ICMR claimed India is safe from community transmission
So far, ICMR has only concentrated on symptomatic patients, but it also started random testing to judge whether the dreaded community transmission has started. On Wednesday, ICMR claimed India was so far safe from community transmission, as 820 random samples tested negative. However, Ramanan Laxminarayan, Director and Senior Fellow at Center for Disease Dynamics, Economics & Policy, said it started 2-3 weeks ago.
We just haven't tested enough people, pointed out Laxminarayan
"India is not an exception to the way the virus behaves. We just haven't tested a representative sample that the country's population of 1.34 billion demands," Laxminarayan had said.
Kin of confirmed cases must be home quarantined
And now, ICMR has undertaken a new approach. The body said all asymptomatic individuals, who have no symptoms but traveled internationally in the last 14 days, should undergo home quarantine for two weeks. They must be tested if they develop symptoms, like fever, cough, and have difficulty in breathing. All family members of confirmed cases must be home quarantined too.
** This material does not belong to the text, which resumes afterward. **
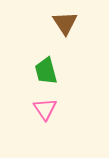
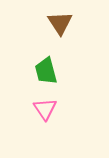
brown triangle: moved 5 px left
Patients with severe active respiratory illness should be tested
The notification said all patients, hospitalized with severe acute respiratory illness (showing symptoms) and all health workers showing symptoms should be tested. ICMR said all symptomatic contacts of the persons whose lab tests have turned out to be positive have to get tested too. A confirmed case's asymptomatic direct and high-risk contacts must be tested between Day 5 and 14 of coming in contact.
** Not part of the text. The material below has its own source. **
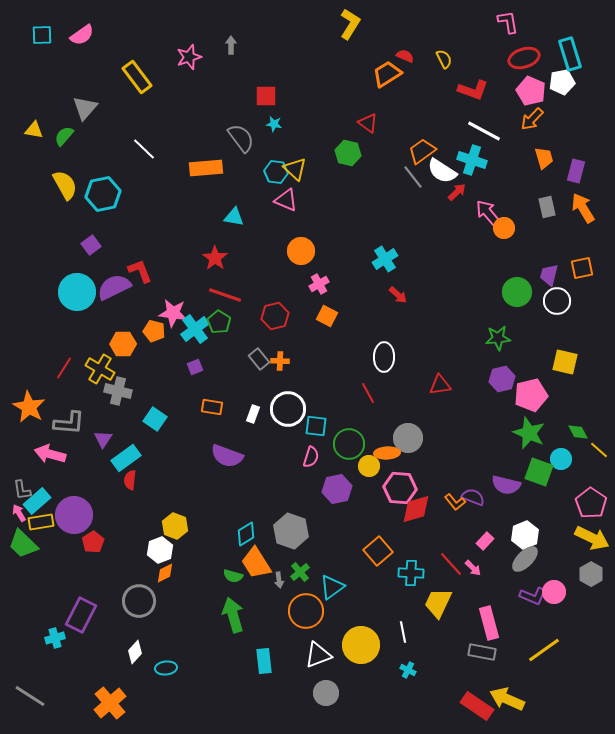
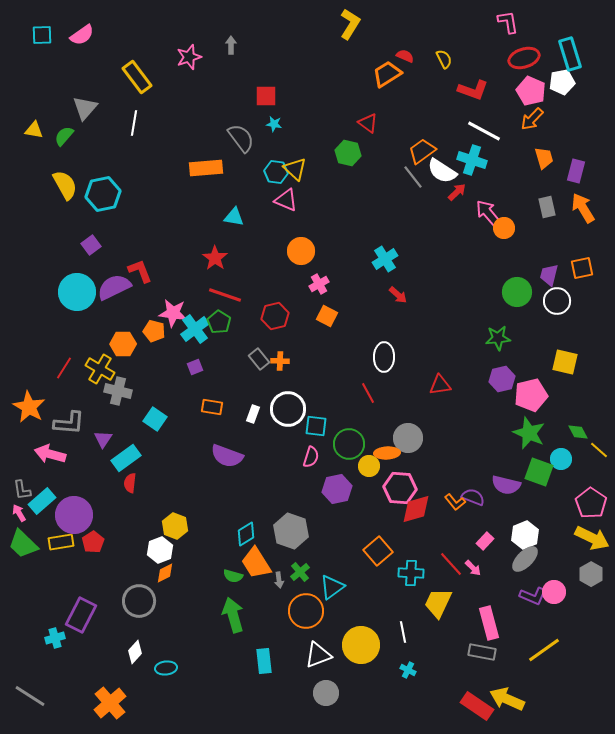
white line at (144, 149): moved 10 px left, 26 px up; rotated 55 degrees clockwise
red semicircle at (130, 480): moved 3 px down
cyan rectangle at (37, 501): moved 5 px right
yellow rectangle at (41, 522): moved 20 px right, 20 px down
Guidelines issued, soon private labs will begin testing
With India's scale of testing being questioned, ICMR is all set to give 51 private hospitals and laboratories the green-signal to test coronavirus. The protocol will remain the same. The guidelines for this process was issued by the Union Health Ministry this Tuesday. The price of these tests is likely to be capped between Rs. 4,500 and Rs. 5,000, reports said.